In the core ASCLEPIOS I/II trials, IRRs were predominantly reported with the first ofatumumab injection. Most were mild-to-moderate in severity and non-serious in nature. No life-threatening/hypersensitivity reactions leading to discontinuation were observed. Updated information on IRRs is now available from the open-label extension study ALITHIOS and post-marketing surveillance.

Data from patients treated with ofatumumab in the core ASCLEPIOS I/II trials and ALITHIOS study (overall, N=1969; patients who received continuous ofatumumab, N=1292; patients newly switched from teriflunomide to ofatumumab, N=677) and post-marketing surveillance (cut-off: 29-Jan-2021) were included in the analysis. Incidence of both systemic and local-site IRRs, their severity and seriousness were reported. The most commonly associated symptoms are summarized.

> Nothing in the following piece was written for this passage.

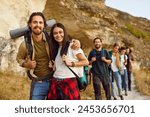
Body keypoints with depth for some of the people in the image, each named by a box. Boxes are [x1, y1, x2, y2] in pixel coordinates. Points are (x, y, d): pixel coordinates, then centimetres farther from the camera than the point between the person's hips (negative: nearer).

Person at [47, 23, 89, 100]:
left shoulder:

Systemic/local-site IRRs were observed in 24.6%/11.5% in overall; 25.6%/13.2% in continuous and 22.6%/8.3% in newly-switched groups. Upon first injection, incidence of systemic/local-site IRRs in overall, continuous, and newly-switched groups were 17.4%/2.9%, 17%/3.4%, and 18.2%/2.1%, respectively. Majority (99.5%) were mild-to-moderate (Grade 1/2) in severity. No life-threatening IRRs were observed during the study. In the overall population, systemic and local-site IRRs led to treatment discontinuation in 5 and 1 patient, respectively. The most common systemic IRR symptoms (≥5%) with all injections were fever, headache, chills, fatigue, and local-site IRR symptoms (≥3%) were erythema/redness and pain. From the post-marketing, 6 serious cases were assessed as potential systemic IRRs (HCP/non-HCP: 2/4): 1 patient was hospitalized with weakness. In addition, 5 patients reported serious hypersensitivity reactions (HCP/non-HCP: 1/4) including 1 anaphylaxis.

Systemic and local-site IRRs reported upon first injection with ofatumumab in the ALITHIOS trial and post-marketing surveillance were mostly mild-to-moderate in severity. These results are consistent with the Phase 3 ASCLEPIOS I/II trials.